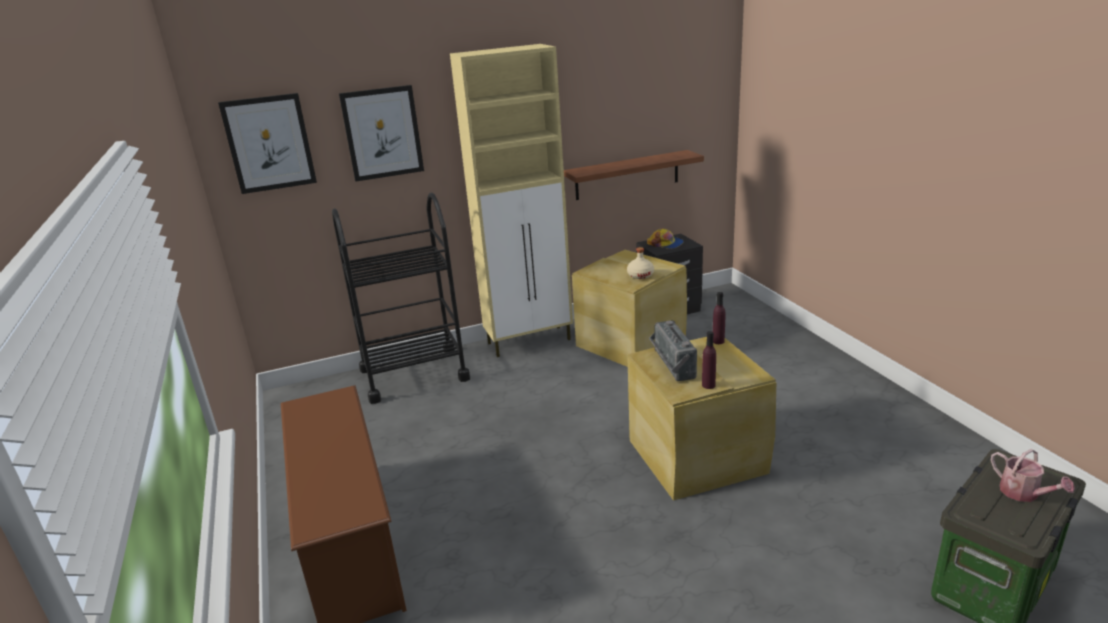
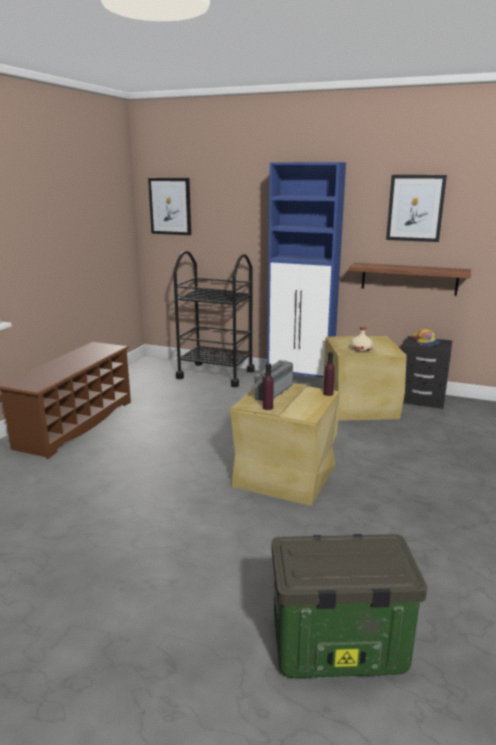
camera: 40 degrees right, 5 degrees down
picture [339,85,424,181] -> picture moved to [386,175,447,242]
beige cabinet [450,44,573,357] -> blue cabinet [267,162,346,378]
watering can [991,449,1075,502] -> none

**Problem requirements**
Print the entire listing above verbatim. No picture should be included.

**Reply**
camera: 40 degrees right, 5 degrees down
picture [339,85,424,181] -> picture moved to [386,175,447,242]
beige cabinet [450,44,573,357] -> blue cabinet [267,162,346,378]
watering can [991,449,1075,502] -> none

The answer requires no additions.